* **Required action**:
A verbatim restatement of the data, free of pictures, is what you should output.

* **Dataset records**:
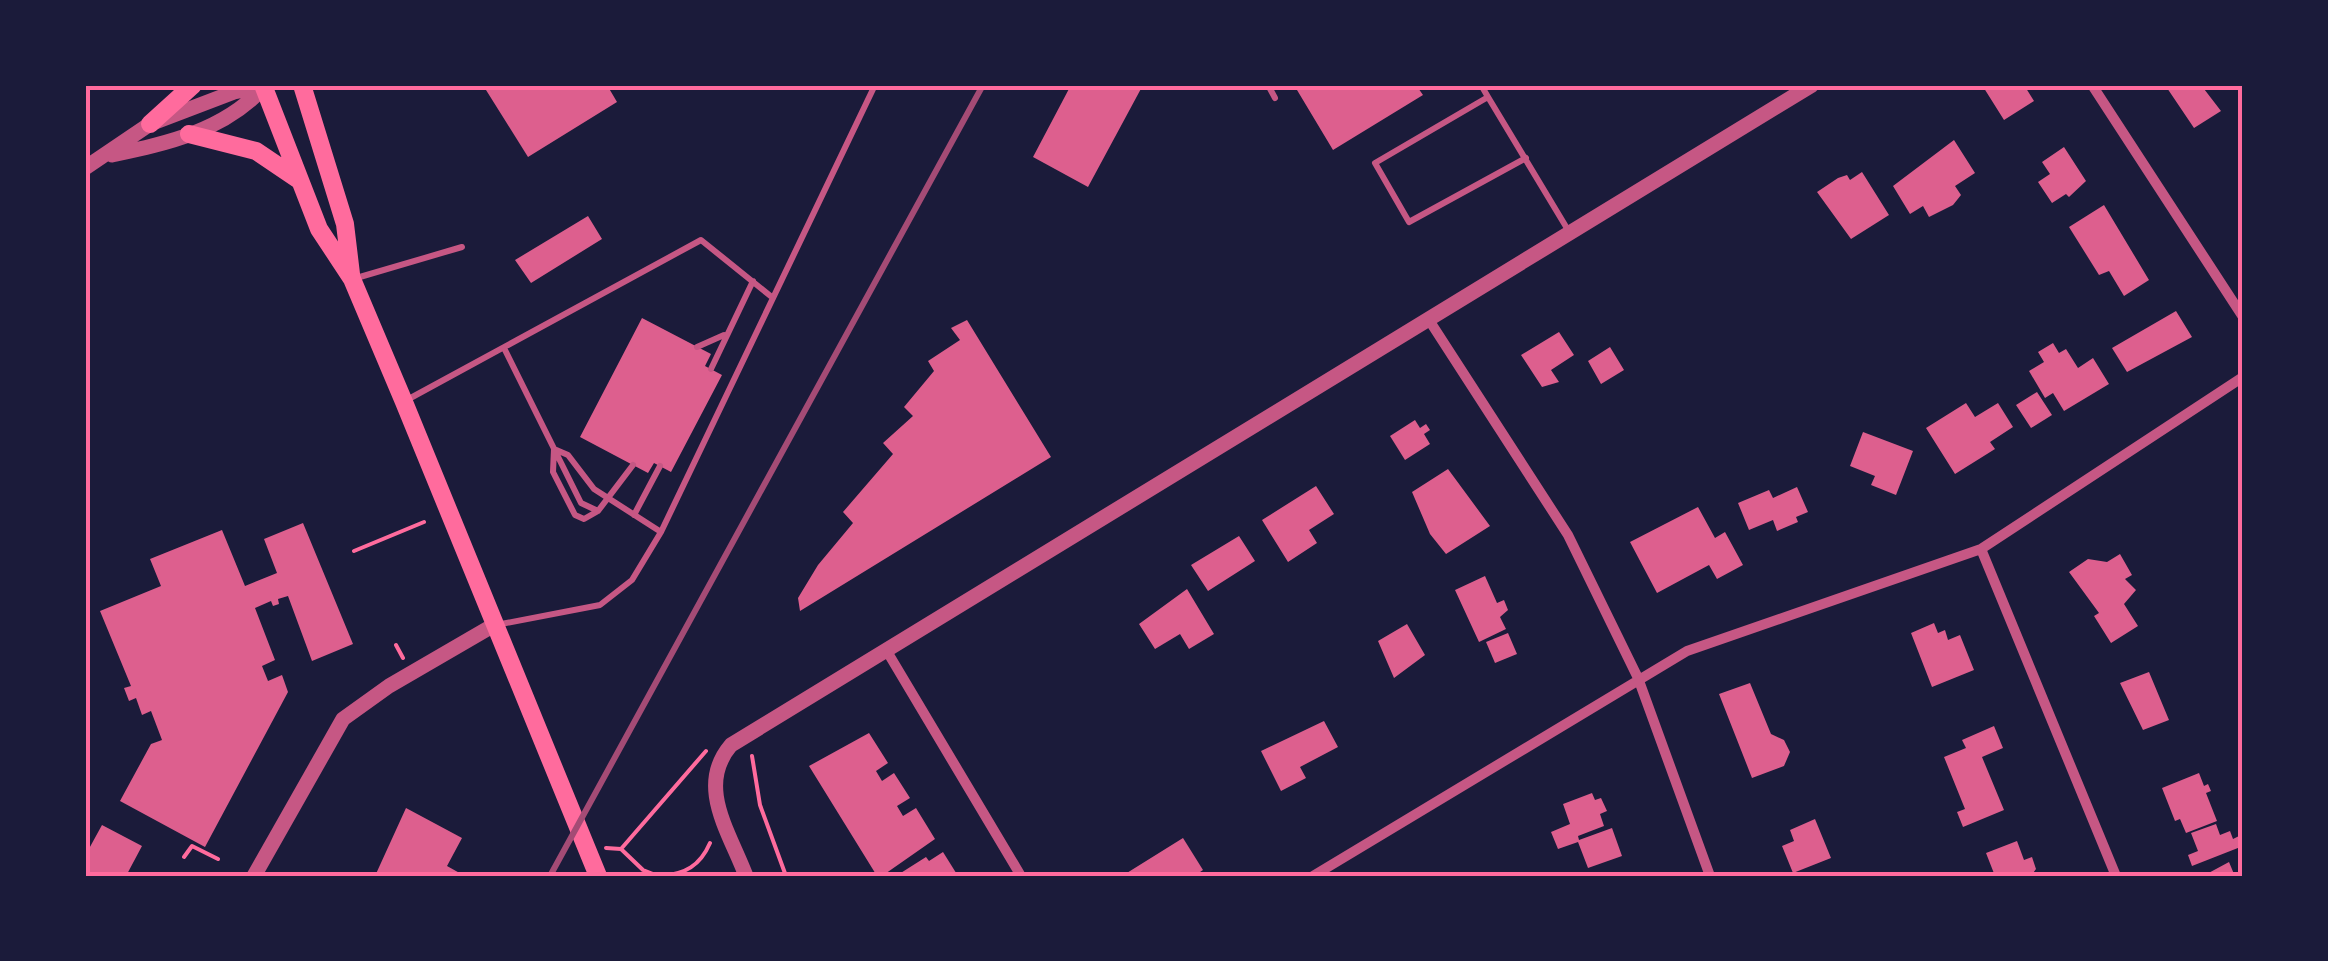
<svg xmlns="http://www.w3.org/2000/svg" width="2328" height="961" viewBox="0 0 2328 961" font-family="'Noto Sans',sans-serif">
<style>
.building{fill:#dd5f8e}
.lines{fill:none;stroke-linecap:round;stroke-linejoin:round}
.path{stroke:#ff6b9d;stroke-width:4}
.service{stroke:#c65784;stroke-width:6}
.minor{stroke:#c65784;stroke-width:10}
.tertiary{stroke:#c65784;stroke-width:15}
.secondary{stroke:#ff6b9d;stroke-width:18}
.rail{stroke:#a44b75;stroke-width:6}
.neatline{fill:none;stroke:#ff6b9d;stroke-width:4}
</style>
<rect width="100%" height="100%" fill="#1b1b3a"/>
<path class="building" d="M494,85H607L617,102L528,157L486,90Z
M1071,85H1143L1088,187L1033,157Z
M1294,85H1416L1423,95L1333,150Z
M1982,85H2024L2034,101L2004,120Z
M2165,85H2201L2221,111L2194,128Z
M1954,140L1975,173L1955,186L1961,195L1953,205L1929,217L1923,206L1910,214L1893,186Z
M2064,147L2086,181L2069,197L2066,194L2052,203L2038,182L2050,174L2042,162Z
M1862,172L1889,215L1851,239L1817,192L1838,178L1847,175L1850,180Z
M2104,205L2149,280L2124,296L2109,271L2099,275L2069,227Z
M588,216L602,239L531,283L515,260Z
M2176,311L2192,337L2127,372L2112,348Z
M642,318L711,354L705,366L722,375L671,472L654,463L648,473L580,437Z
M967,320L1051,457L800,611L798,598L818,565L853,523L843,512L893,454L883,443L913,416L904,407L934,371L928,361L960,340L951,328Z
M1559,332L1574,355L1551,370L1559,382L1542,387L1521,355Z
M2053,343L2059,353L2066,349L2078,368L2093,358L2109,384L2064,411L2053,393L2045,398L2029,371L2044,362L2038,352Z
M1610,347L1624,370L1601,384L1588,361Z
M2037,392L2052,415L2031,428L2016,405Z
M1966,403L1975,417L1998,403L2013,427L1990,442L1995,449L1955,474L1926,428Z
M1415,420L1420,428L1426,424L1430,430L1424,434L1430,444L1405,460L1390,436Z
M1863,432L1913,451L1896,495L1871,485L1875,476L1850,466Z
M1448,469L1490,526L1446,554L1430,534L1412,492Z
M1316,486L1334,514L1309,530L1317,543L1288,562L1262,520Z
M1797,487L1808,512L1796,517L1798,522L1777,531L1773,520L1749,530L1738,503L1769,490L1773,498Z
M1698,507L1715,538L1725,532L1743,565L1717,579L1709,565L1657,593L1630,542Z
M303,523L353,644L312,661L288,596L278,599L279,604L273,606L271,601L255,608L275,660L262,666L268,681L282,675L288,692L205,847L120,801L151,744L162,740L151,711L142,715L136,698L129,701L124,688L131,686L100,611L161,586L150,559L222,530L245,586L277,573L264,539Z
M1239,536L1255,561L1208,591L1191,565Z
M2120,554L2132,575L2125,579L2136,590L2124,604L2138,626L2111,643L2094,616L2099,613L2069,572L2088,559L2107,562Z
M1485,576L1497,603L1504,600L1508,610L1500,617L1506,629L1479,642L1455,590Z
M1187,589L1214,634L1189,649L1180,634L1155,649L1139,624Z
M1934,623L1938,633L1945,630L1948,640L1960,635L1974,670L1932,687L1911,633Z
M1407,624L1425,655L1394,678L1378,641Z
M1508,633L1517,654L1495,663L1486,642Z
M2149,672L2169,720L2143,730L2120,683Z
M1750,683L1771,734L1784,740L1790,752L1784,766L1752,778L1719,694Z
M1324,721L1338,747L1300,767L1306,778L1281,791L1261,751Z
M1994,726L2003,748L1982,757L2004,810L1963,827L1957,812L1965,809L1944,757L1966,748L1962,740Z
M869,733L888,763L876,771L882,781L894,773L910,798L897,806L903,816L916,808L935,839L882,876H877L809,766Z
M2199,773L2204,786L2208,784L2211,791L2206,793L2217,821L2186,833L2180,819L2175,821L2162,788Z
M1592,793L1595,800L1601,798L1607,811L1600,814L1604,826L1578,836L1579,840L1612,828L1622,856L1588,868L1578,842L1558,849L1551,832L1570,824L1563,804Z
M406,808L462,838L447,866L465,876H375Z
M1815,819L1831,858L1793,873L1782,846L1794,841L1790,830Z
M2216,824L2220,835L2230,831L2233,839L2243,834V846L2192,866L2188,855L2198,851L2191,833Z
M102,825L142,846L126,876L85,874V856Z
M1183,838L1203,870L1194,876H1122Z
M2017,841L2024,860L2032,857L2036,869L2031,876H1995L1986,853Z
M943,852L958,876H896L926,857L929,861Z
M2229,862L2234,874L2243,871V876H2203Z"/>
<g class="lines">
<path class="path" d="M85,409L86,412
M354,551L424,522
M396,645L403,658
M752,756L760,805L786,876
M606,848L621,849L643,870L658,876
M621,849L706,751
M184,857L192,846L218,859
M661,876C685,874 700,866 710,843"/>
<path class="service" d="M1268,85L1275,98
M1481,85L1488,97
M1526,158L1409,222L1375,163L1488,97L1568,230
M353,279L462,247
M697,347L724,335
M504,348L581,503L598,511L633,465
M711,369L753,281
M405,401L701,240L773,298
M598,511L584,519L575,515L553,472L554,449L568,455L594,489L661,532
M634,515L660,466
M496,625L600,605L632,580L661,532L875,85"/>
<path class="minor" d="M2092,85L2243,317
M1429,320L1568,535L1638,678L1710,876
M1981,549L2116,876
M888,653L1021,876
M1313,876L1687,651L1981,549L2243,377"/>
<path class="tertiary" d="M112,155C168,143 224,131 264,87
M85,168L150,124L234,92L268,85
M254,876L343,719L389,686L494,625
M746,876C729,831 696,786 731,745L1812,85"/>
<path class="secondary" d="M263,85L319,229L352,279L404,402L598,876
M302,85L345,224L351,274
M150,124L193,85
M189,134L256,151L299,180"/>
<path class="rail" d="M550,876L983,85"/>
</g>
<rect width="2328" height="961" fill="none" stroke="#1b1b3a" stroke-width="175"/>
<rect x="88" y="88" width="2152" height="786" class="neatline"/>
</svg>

* **Expected answer**:
<svg xmlns="http://www.w3.org/2000/svg" width="2328" height="961" viewBox="0 0 2328 961" font-family="'Noto Sans',sans-serif">
<style>
.building{fill:#dd5f8e}
.lines{fill:none;stroke-linecap:round;stroke-linejoin:round}
.path{stroke:#ff6b9d;stroke-width:4}
.service{stroke:#c65784;stroke-width:6}
.minor{stroke:#c65784;stroke-width:10}
.tertiary{stroke:#c65784;stroke-width:15}
.secondary{stroke:#ff6b9d;stroke-width:18}
.rail{stroke:#a44b75;stroke-width:6}
.neatline{fill:none;stroke:#ff6b9d;stroke-width:4}
</style>
<rect width="100%" height="100%" fill="#1b1b3a"/>
<path class="building" d="M494,85H607L617,102L528,157L486,90Z
M1071,85H1143L1088,187L1033,157Z
M1294,85H1416L1423,95L1333,150Z
M1982,85H2024L2034,101L2004,120Z
M2165,85H2201L2221,111L2194,128Z
M1954,140L1975,173L1955,186L1961,195L1953,205L1929,217L1923,206L1910,214L1893,186Z
M2064,147L2086,181L2069,197L2066,194L2052,203L2038,182L2050,174L2042,162Z
M1862,172L1889,215L1851,239L1817,192L1838,178L1847,175L1850,180Z
M2104,205L2149,280L2124,296L2109,271L2099,275L2069,227Z
M588,216L602,239L531,283L515,260Z
M2176,311L2192,337L2127,372L2112,348Z
M642,318L711,354L705,366L722,375L671,472L654,463L648,473L580,437Z
M967,320L1051,457L800,611L798,598L818,565L853,523L843,512L893,454L883,443L913,416L904,407L934,371L928,361L960,340L951,328Z
M1559,332L1574,355L1551,370L1559,382L1542,387L1521,355Z
M2053,343L2059,353L2066,349L2078,368L2093,358L2109,384L2064,411L2053,393L2045,398L2029,371L2044,362L2038,352Z
M1610,347L1624,370L1601,384L1588,361Z
M2037,392L2052,415L2031,428L2016,405Z
M1966,403L1975,417L1998,403L2013,427L1990,442L1995,449L1955,474L1926,428Z
M1415,420L1420,428L1426,424L1430,430L1424,434L1430,444L1405,460L1390,436Z
M1863,432L1913,451L1896,495L1871,485L1875,476L1850,466Z
M1448,469L1490,526L1446,554L1430,534L1412,492Z
M1316,486L1334,514L1309,530L1317,543L1288,562L1262,520Z
M1797,487L1808,512L1796,517L1798,522L1777,531L1773,520L1749,530L1738,503L1769,490L1773,498Z
M1698,507L1715,538L1725,532L1743,565L1717,579L1709,565L1657,593L1630,542Z
M303,523L353,644L312,661L288,596L278,599L279,604L273,606L271,601L255,608L275,660L262,666L268,681L282,675L288,692L205,847L120,801L151,744L162,740L151,711L142,715L136,698L129,701L124,688L131,686L100,611L161,586L150,559L222,530L245,586L277,573L264,539Z
M1239,536L1255,561L1208,591L1191,565Z
M2120,554L2132,575L2125,579L2136,590L2124,604L2138,626L2111,643L2094,616L2099,613L2069,572L2088,559L2107,562Z
M1485,576L1497,603L1504,600L1508,610L1500,617L1506,629L1479,642L1455,590Z
M1187,589L1214,634L1189,649L1180,634L1155,649L1139,624Z
M1934,623L1938,633L1945,630L1948,640L1960,635L1974,670L1932,687L1911,633Z
M1407,624L1425,655L1394,678L1378,641Z
M1508,633L1517,654L1495,663L1486,642Z
M2149,672L2169,720L2143,730L2120,683Z
M1750,683L1771,734L1784,740L1790,752L1784,766L1752,778L1719,694Z
M1324,721L1338,747L1300,767L1306,778L1281,791L1261,751Z
M1994,726L2003,748L1982,757L2004,810L1963,827L1957,812L1965,809L1944,757L1966,748L1962,740Z
M869,733L888,763L876,771L882,781L894,773L910,798L897,806L903,816L916,808L935,839L882,876H877L809,766Z
M2199,773L2204,786L2208,784L2211,791L2206,793L2217,821L2186,833L2180,819L2175,821L2162,788Z
M1592,793L1595,800L1601,798L1607,811L1600,814L1604,826L1578,836L1579,840L1612,828L1622,856L1588,868L1578,842L1558,849L1551,832L1570,824L1563,804Z
M406,808L462,838L447,866L465,876H375Z
M1815,819L1831,858L1793,873L1782,846L1794,841L1790,830Z
M2216,824L2220,835L2230,831L2233,839L2243,834V846L2192,866L2188,855L2198,851L2191,833Z
M102,825L142,846L126,876L85,874V856Z
M1183,838L1203,870L1194,876H1122Z
M2017,841L2024,860L2032,857L2036,869L2031,876H1995L1986,853Z
M943,852L958,876H896L926,857L929,861Z
M2229,862L2234,874L2243,871V876H2203Z"/>
<g class="lines">
<path class="path" d="M85,409L86,412
M354,551L424,522
M396,645L403,658
M752,756L760,805L786,876
M606,848L621,849L643,870L658,876
M621,849L706,751
M184,857L192,846L218,859
M661,876C685,874 700,866 710,843"/>
<path class="service" d="M1268,85L1275,98
M1481,85L1488,97
M1526,158L1409,222L1375,163L1488,97L1568,230
M353,279L462,247
M697,347L724,335
M504,348L581,503L598,511L633,465
M711,369L753,281
M405,401L701,240L773,298
M598,511L584,519L575,515L553,472L554,449L568,455L594,489L661,532
M634,515L660,466
M496,625L600,605L632,580L661,532L875,85"/>
<path class="minor" d="M2092,85L2243,317
M1429,320L1568,535L1638,678L1710,876
M1981,549L2116,876
M888,653L1021,876
M1313,876L1687,651L1981,549L2243,377"/>
<path class="tertiary" d="M112,155C168,143 224,131 264,87
M85,168L150,124L234,92L268,85
M254,876L343,719L389,686L494,625
M746,876C729,831 696,786 731,745L1812,85"/>
<path class="secondary" d="M263,85L319,229L352,279L404,402L598,876
M302,85L345,224L351,274
M150,124L193,85
M189,134L256,151L299,180"/>
<path class="rail" d="M550,876L983,85"/>
</g>
<rect width="2328" height="961" fill="none" stroke="#1b1b3a" stroke-width="175"/>
<rect x="88" y="88" width="2152" height="786" class="neatline"/>
</svg>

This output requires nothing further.